New findings show Antarctica’s landscape was made by running rivers, not tons of glaciers
- Country:
- United Kingdom
A new surprising finding has popped up related to Antarctica and its mountainous landscape. A team of Scottish scientists recently made an extraordinary discovery that Antarctica landscape was not formed by carved of glaciers or billions of tons of icy glaciers that was previously considered. The scientists have claimed that the present icy landscape was formed by running rivers during the period before the entire continent was covered under ice.
Researchers from the University of Edinburgh working jointly with Durham University’s researchers revealed that the South Pole continent’s mountains and valleys, majorly buried under ice up to 4 km thick, were formed millions of years ago, after the landscape of Antarctica got detached from that of Australia, Africa and India. They claim that before the separation, it was inundated by an ice sheet.

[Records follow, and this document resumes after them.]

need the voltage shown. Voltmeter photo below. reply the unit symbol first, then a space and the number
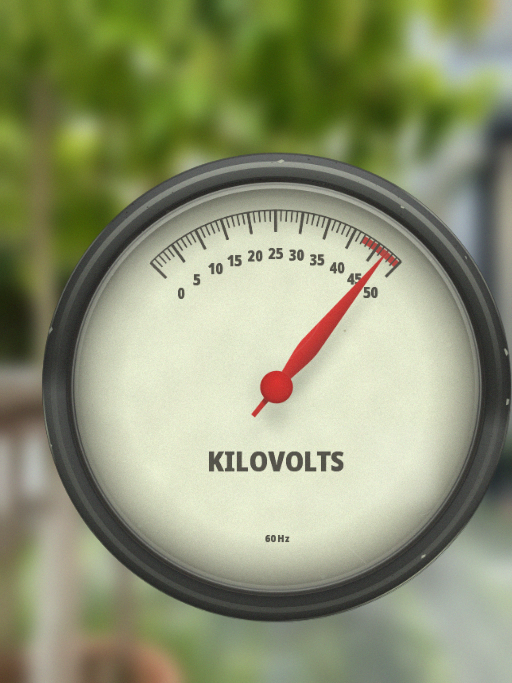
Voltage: kV 47
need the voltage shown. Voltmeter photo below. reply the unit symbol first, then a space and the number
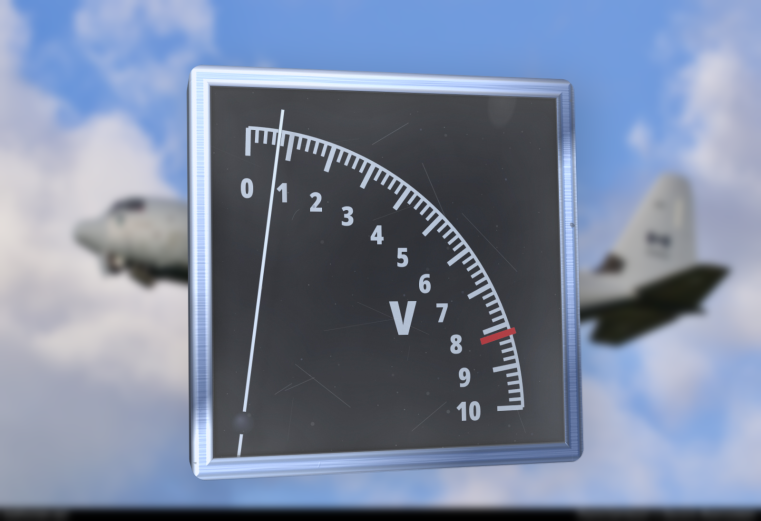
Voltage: V 0.7
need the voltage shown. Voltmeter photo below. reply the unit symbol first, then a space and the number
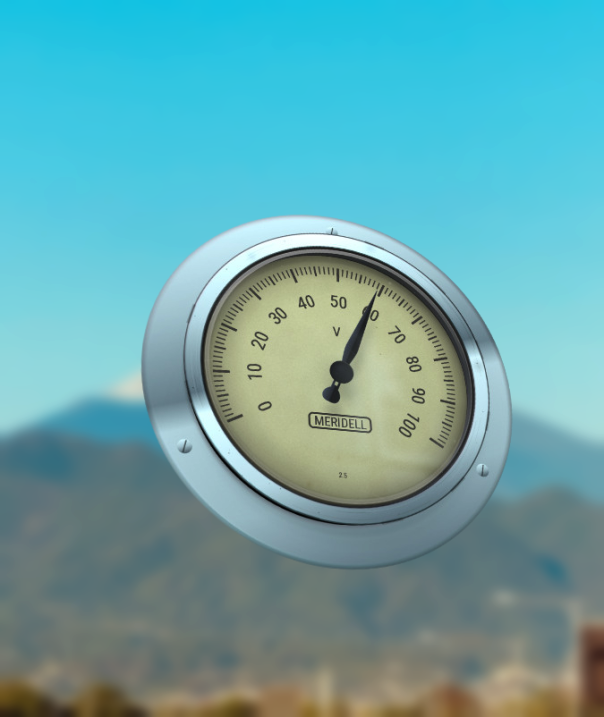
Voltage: V 59
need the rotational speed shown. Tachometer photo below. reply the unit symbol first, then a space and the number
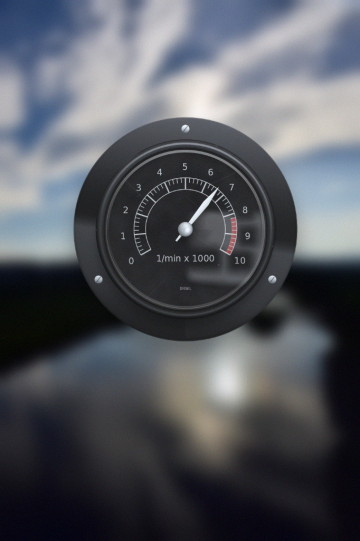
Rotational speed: rpm 6600
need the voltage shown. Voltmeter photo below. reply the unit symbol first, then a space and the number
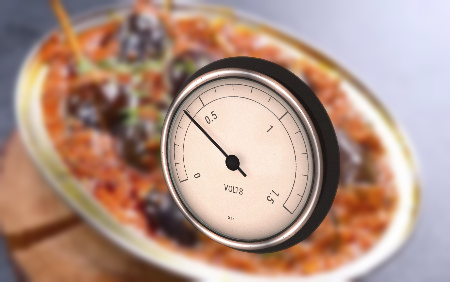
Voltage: V 0.4
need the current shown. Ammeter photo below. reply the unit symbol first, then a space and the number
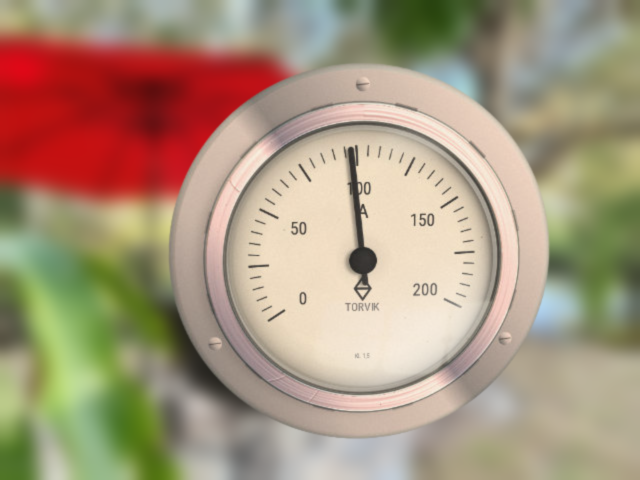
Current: A 97.5
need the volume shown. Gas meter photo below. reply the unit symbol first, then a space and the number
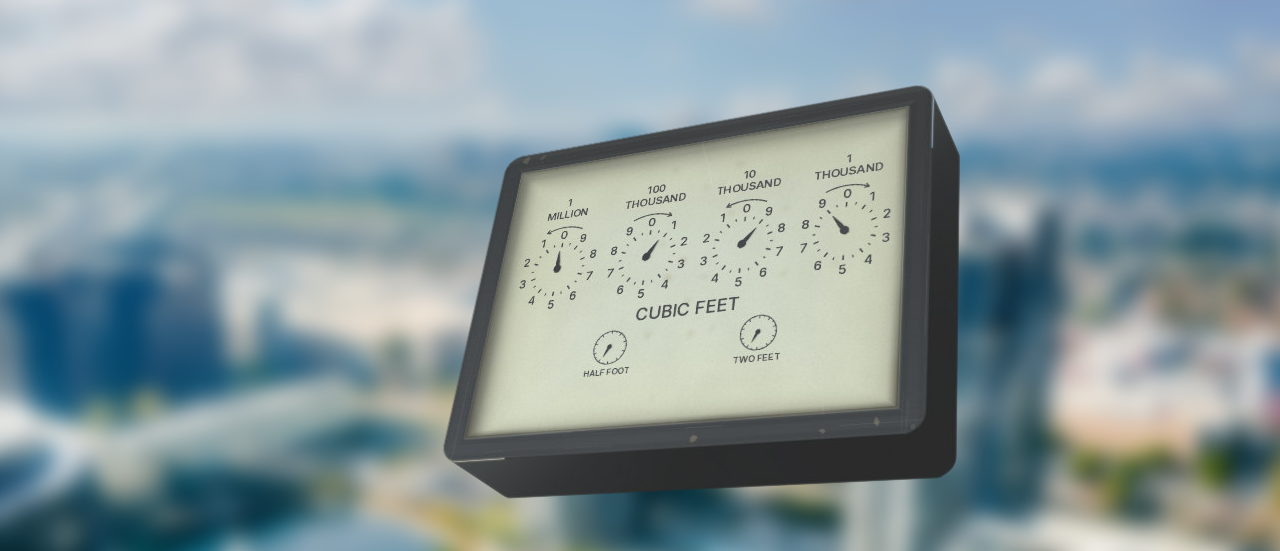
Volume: ft³ 8900
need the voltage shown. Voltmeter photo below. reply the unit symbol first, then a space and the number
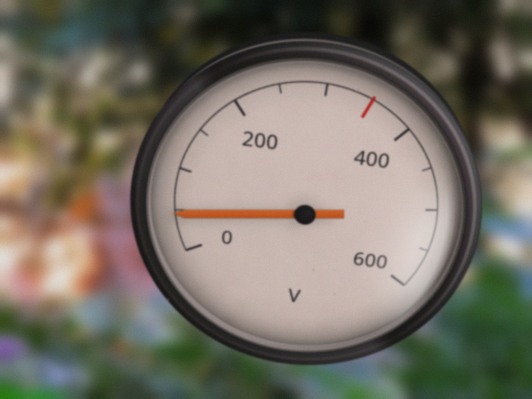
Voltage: V 50
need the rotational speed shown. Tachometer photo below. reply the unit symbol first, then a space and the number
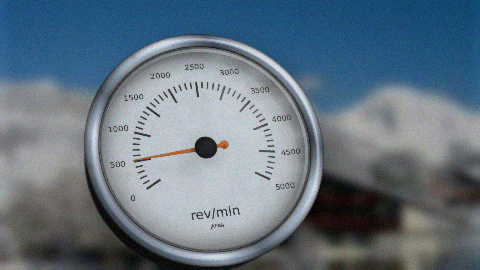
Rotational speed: rpm 500
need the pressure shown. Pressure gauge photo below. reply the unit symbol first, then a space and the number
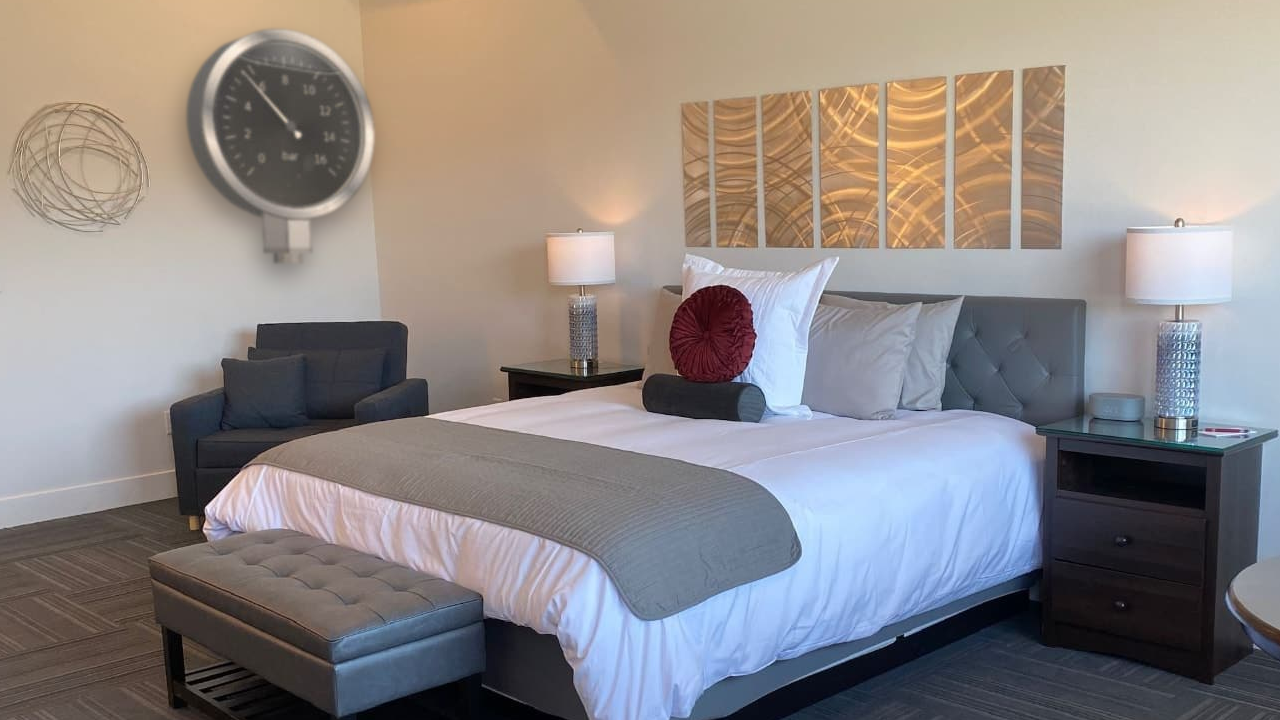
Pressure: bar 5.5
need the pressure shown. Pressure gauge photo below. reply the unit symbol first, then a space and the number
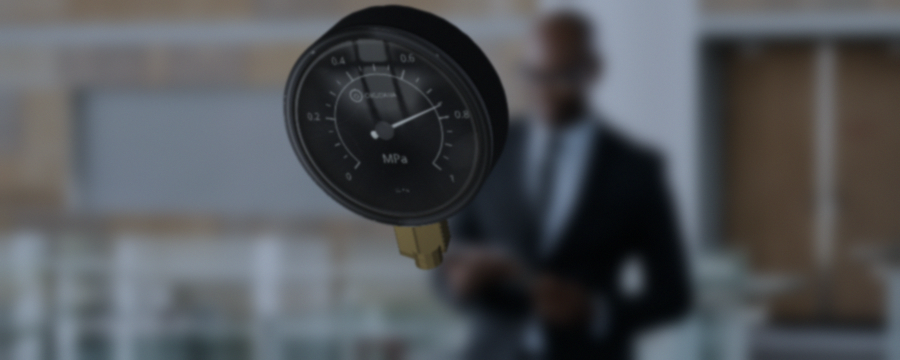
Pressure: MPa 0.75
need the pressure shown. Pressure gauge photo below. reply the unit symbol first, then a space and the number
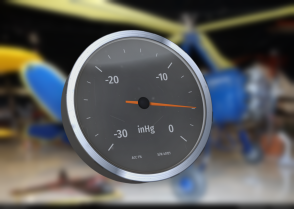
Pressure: inHg -4
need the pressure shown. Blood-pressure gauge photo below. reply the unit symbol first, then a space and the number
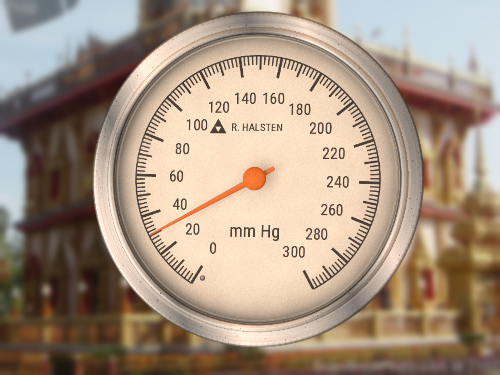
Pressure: mmHg 30
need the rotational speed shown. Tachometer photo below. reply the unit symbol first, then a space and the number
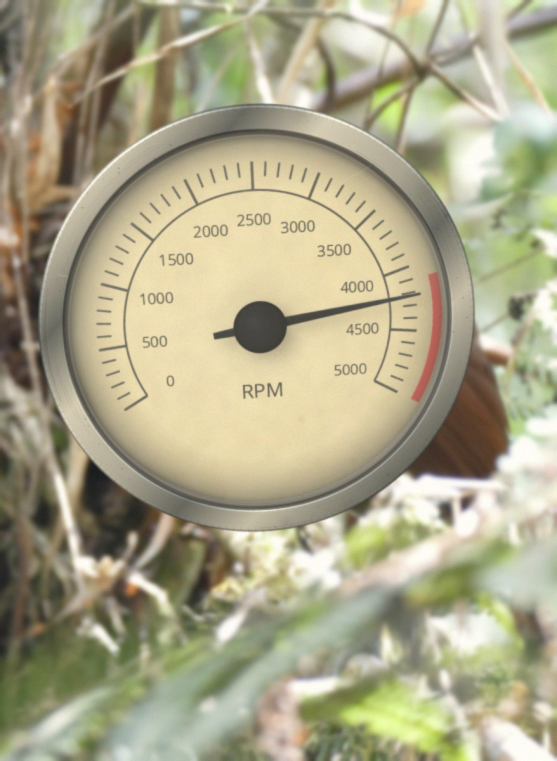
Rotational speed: rpm 4200
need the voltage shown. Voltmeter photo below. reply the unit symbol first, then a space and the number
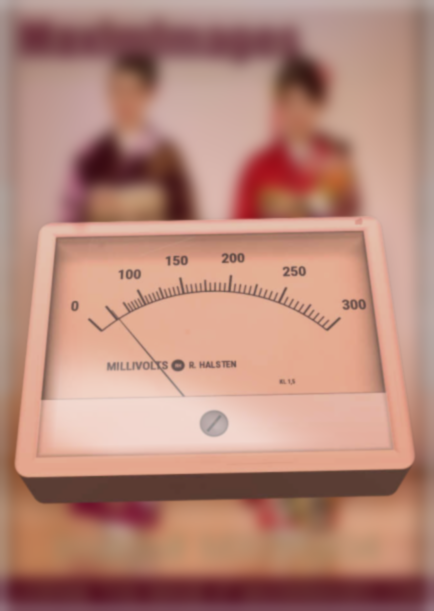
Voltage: mV 50
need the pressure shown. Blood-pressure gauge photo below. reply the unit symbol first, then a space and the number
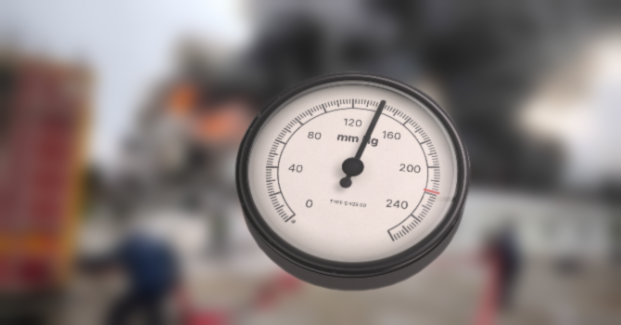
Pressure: mmHg 140
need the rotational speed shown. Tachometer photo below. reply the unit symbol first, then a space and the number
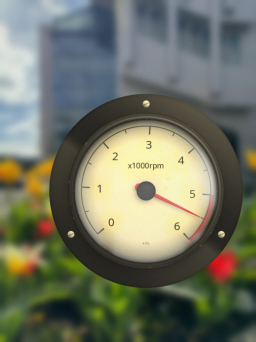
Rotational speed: rpm 5500
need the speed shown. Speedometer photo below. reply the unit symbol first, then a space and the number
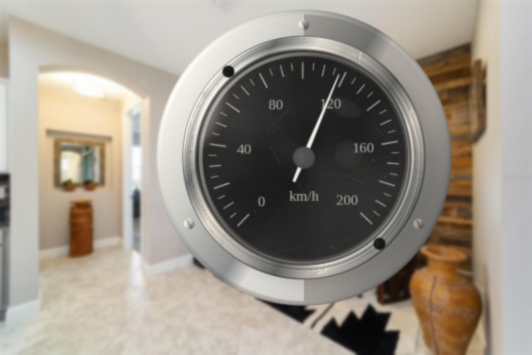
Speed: km/h 117.5
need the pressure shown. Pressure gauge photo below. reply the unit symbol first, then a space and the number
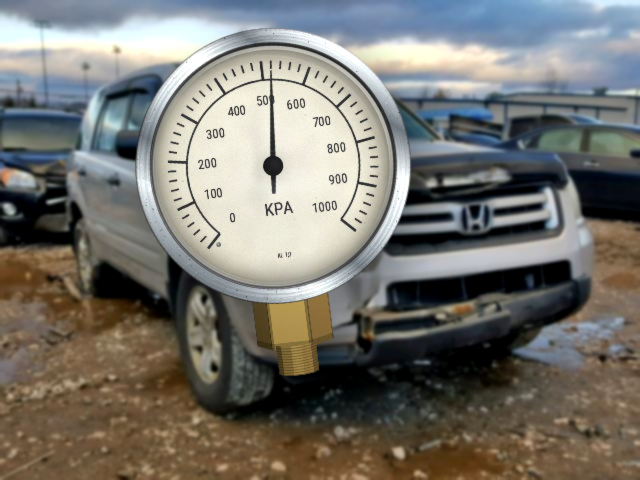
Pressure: kPa 520
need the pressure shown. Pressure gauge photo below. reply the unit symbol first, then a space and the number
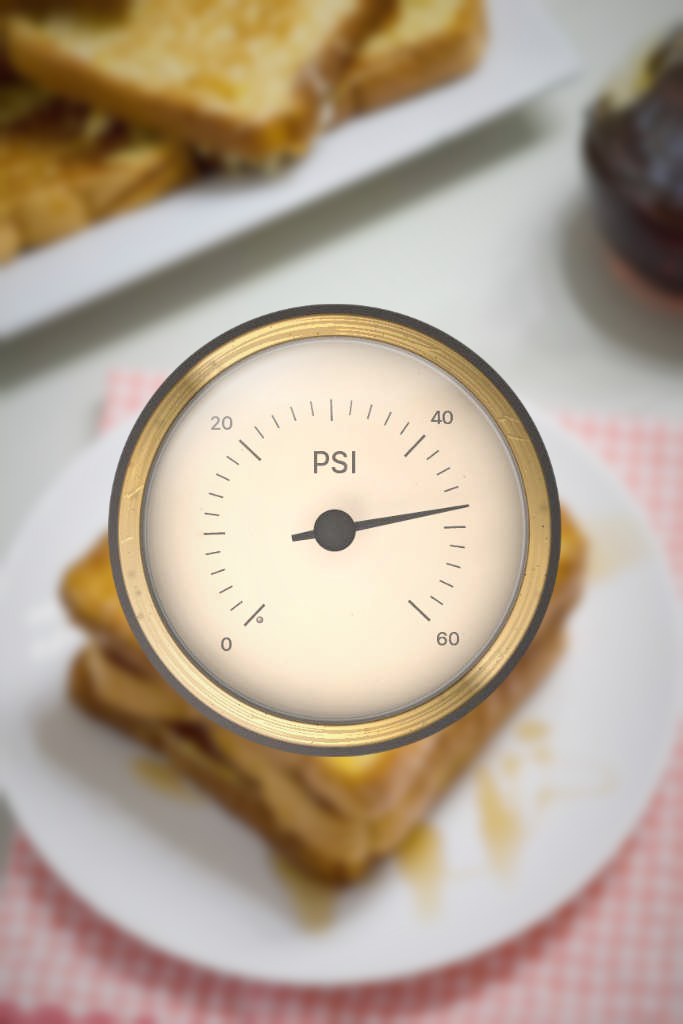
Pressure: psi 48
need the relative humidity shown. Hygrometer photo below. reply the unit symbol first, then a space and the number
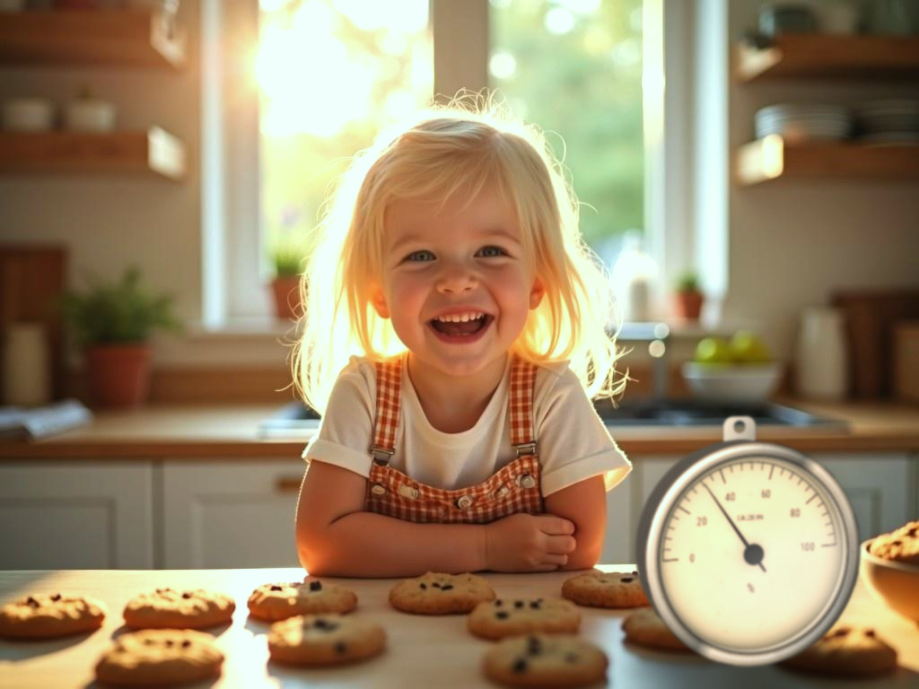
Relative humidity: % 32
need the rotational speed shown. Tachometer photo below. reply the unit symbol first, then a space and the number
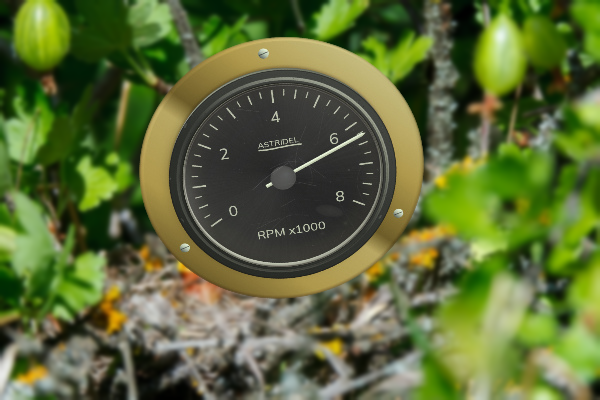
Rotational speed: rpm 6250
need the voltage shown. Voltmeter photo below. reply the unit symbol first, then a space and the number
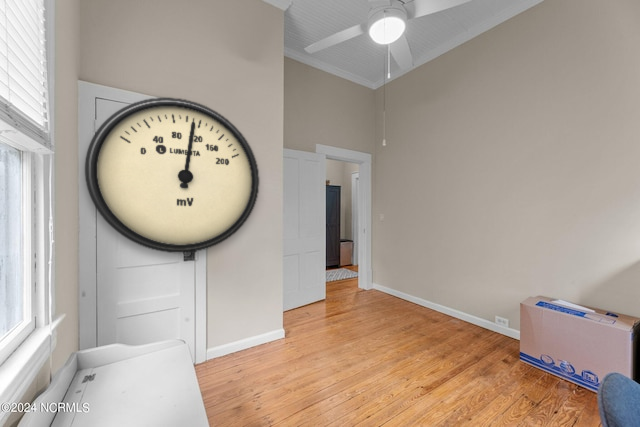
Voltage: mV 110
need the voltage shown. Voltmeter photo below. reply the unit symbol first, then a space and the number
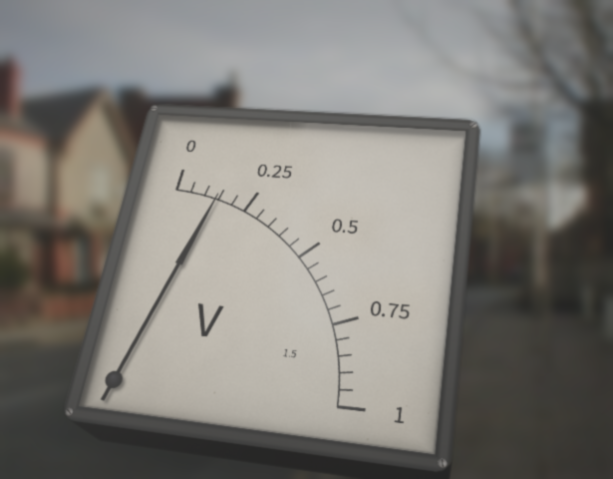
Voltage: V 0.15
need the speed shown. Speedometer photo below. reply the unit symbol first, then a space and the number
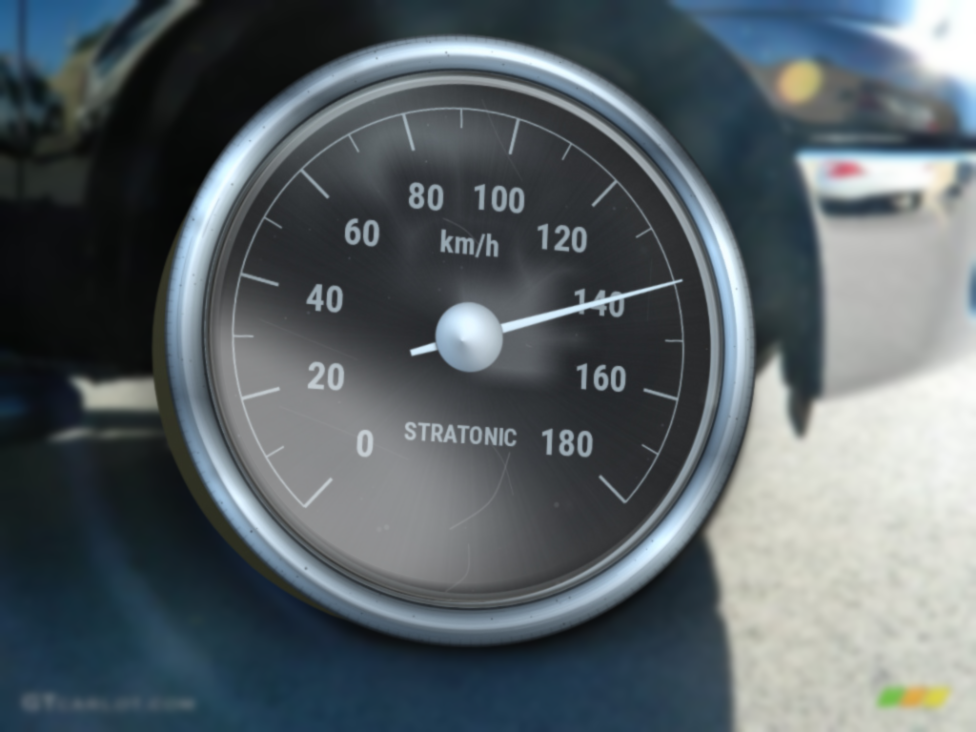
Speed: km/h 140
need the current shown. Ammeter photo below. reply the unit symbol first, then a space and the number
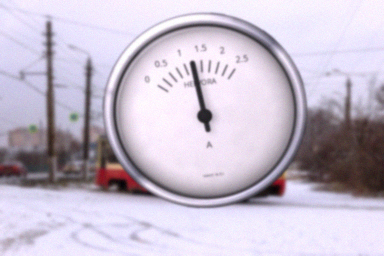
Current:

The newly founded facts of how the landscape of Antarctica evolved might have implications for the ongoing research on climate change and how the ice sheet responds to continuous global warming. The landscape underneath the Antarctic ice sheet was studied and compared to the landscapes of the southern continents to get an idea of how Antarctica’s landscape would have looked before it was buried under ice.
According to Phy.org, the researchers’ study shows West Antarctica shares a similar landscape and also earlier evolved in a similar way to other regions including Madagascar, Africa and Australia. To back the descriptions, they further added that the characteristics of such as river valleys, plains, mountain escarpments and basins are the same.
“It is remarkable to stand on the slopes of a mountain in South Africa and realize that their exact equivalents lie preserved in ice in Antarctica,” David Sugden, a professor from the University of Edinburgh's School of Geosciences opined.
Antarctica was formed from the splitting of ancient supercontinent, Gondwana (aka Gondwanaland – a supercontinent that existed from the Neoproterozoic until the Carboniferous). The process of shaping the lands of the southern hemisphere commenced around 160 to 180 million years ago whereas the formation of the ice sheet on Antarctica started later around 34 million years ago.